Reputation: 35
I am very new to Json files. I scraped a txt file with some million json objects such as:
{
"created_at":"Mon Oct 14 21:04:25 +0000 2013",
"default_profile":true,
"default_profile_image":true,
"description":"...",
"followers_count":5,
"friends_count":560,
"geo_enabled":true,
"id":1961287134,
"lang":"de",
"name":"Peter Schmitz",
"profile_background_color":"C0DEED",
"profile_background_image_url":"http://abs.twimg.com/images/themes",
"utc_offset":-28800,
...
}
{
"created_at":"Fri Oct 17 20:04:25 +0000 2015",
...
}
I want to extract the columns into a data frame in R:
Variable Value
created_at X
default_profile Y
…
In general, similar to how done here(multiple Json objects in one file extract by python) in Python. If anyone has an idea or a suggestion, help would be much appreciated! Thank you!
Upvotes: 2
Views: 1239
Reputation: 25395
Here is an example on how you could approach it with two objects. I assume you were able to read the JSON from a file, otherwise see here.
myjson = '{"created_at": "Mon Oct 14 21:04:25 +0000 2013", "default_profile": true,
"default_profile_image": true, "description": "...", "followers_count":
5, "friends_count": 560, "geo_enabled": true, "id": 1961287134, "lang":
"de", "name": "Peter Schmitz", "profile_background_color": "C0DEED",
"profile_background_image_url": "http://abs.twimg.com/images/themes", "utc_offset": -28800}
{"created_at": "Mon Oct 15 21:04:25 +0000 2013", "default_profile": true,
"default_profile_image": true, "description": "...", "followers_count":
5, "friends_count": 560, "geo_enabled": true, "id": 1961287134, "lang":
"de", "name": "Peter Schmitz", "profile_background_color": "C0DEED",
"profile_background_image_url": "http://abs.twimg.com/images/themes", "utc_offset": -28800}
'
library("rjson")
# Split the text into a list of all JSON objects.
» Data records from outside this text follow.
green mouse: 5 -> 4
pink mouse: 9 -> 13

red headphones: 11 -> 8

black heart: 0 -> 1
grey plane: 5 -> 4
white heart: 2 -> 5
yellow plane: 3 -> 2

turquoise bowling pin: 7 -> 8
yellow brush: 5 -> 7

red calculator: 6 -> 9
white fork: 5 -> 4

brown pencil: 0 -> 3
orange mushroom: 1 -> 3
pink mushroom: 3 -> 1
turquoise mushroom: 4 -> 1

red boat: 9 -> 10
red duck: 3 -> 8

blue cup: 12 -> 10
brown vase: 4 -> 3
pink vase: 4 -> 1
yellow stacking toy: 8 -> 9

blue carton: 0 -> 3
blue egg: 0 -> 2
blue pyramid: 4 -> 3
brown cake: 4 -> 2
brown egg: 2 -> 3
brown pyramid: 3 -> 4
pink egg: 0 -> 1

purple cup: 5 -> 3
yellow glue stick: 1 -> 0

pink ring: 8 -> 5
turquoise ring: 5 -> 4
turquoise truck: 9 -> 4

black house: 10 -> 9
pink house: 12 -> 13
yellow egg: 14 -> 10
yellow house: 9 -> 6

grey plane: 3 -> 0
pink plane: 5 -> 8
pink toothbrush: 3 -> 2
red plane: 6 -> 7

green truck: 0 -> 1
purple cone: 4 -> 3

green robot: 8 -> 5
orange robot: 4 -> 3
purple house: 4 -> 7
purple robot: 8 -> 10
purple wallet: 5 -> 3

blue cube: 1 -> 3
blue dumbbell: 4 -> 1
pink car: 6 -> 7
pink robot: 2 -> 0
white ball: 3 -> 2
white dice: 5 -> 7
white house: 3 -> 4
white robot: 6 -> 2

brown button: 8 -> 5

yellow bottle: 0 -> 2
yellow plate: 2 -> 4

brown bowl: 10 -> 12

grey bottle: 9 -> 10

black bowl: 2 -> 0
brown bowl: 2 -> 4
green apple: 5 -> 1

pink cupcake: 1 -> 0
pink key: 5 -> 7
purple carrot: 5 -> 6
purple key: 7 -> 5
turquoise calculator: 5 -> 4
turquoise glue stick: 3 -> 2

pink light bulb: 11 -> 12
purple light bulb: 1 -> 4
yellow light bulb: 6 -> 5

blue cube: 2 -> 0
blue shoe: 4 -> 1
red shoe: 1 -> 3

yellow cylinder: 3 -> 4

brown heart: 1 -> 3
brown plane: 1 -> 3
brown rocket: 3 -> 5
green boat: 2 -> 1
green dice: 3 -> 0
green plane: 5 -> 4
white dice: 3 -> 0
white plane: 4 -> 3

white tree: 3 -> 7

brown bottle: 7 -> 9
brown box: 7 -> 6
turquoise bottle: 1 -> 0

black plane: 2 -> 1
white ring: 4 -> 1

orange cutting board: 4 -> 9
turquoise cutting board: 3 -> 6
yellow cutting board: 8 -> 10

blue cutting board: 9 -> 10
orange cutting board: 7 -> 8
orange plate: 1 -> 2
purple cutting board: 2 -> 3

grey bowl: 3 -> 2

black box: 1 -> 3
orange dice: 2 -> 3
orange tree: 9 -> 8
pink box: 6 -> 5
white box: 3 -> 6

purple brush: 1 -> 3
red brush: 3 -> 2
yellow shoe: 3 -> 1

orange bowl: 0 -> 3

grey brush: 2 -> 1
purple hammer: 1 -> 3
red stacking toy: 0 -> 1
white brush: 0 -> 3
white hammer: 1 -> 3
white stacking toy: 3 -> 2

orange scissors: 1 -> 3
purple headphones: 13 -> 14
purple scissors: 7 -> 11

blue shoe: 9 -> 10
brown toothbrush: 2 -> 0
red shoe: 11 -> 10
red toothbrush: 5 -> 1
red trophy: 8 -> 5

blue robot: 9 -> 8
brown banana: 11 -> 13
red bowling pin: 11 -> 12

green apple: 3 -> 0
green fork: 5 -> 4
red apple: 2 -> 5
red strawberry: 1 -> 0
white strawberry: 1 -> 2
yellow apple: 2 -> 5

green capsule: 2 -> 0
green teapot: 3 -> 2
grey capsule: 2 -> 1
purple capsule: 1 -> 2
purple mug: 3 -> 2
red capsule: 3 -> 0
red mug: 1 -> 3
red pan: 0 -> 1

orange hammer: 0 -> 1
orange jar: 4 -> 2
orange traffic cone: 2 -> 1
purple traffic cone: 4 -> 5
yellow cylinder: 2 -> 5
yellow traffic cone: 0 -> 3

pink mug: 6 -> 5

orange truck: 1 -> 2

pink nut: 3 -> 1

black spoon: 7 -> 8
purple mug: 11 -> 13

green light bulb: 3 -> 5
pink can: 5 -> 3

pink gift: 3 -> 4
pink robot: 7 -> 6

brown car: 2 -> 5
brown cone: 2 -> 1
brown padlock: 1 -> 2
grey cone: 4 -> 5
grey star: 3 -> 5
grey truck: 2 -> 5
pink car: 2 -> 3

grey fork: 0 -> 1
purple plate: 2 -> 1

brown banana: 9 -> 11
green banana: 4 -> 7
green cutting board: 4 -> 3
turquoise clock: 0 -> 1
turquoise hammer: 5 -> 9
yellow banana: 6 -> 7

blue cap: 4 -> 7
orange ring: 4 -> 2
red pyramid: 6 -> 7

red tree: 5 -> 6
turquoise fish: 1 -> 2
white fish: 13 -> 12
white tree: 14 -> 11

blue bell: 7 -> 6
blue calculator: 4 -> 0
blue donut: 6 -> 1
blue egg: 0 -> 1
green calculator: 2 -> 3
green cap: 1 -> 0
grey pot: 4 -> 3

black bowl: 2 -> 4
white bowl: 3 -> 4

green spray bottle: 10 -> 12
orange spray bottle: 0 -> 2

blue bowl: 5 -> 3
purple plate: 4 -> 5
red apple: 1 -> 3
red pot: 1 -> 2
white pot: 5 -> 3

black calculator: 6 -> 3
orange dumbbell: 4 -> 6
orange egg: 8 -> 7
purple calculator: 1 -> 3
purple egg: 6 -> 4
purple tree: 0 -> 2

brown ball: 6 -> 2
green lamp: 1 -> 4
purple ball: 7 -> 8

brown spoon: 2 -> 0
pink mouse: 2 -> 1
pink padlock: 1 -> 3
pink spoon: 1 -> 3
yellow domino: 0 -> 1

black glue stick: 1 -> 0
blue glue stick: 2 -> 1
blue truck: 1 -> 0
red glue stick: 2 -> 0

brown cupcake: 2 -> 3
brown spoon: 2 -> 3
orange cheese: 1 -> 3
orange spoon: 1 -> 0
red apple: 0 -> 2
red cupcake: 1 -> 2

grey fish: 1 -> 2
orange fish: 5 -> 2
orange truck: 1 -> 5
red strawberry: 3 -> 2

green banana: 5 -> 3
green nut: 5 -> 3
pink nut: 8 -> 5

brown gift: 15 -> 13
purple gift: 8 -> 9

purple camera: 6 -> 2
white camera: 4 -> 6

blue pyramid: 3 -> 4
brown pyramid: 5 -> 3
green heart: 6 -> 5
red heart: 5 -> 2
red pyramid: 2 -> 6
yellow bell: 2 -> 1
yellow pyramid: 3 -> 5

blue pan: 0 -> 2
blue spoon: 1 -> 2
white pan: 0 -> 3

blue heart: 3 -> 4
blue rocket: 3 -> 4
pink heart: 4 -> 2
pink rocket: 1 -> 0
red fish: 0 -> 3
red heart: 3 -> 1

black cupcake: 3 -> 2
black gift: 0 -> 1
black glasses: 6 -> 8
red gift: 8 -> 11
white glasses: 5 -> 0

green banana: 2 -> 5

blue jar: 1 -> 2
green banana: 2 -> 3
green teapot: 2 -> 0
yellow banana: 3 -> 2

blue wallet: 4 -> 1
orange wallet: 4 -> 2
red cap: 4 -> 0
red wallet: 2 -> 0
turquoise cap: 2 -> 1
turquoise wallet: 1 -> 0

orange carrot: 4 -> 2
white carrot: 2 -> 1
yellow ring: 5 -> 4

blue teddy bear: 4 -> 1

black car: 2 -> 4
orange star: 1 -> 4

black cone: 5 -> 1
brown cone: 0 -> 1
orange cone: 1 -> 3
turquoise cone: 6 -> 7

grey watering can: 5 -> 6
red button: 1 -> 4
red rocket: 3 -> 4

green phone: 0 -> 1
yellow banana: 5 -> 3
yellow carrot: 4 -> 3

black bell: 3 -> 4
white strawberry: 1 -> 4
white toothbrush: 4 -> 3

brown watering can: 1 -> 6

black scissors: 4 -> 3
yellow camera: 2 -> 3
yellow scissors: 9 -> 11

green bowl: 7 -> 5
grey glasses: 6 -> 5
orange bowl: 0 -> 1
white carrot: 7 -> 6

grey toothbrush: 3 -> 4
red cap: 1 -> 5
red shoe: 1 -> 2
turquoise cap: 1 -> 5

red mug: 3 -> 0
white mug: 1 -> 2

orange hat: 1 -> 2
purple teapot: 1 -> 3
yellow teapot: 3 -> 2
I chose '!x!x!' pretty randomly.. There may be better ways of keeping the brackets wile splitting.
my_json_objects = head(strsplit(gsub('\\}','\\}!x!x!', myjson),'!x!x!')[[1]],-1)
# read the text as JSON objects
json_data <- lapply(my_json_objects, function(x) {fromJSON(x)})
# Transform to dataframes
json_data <- lapply(json_data, function(x) {data.frame(val=unlist(x))})
Output:
[[1]]
val
created_at Mon Oct 14 21:04:25 +0000 2013
default_profile TRUE
default_profile_image TRUE
description ...
followers_count 5
friends_count 560
geo_enabled TRUE
id 1961287134
lang de
name Peter Schmitz
profile_background_color C0DEED
profile_background_image_url http://abs.twimg.com/images/themes
utc_offset -28800
[[2]]
val
created_at Mon Oct 15 21:04:25 +0000 2013
default_profile TRUE
default_profile_image TRUE
description ...
followers_count 5
friends_count 560
geo_enabled TRUE
id 1961287134
lang de
name Peter Schmitz
profile_background_color C0DEED
profile_background_image_url http://abs.twimg.com/images/themes
utc_offset -28800
Hope this helps!
Upvotes: 2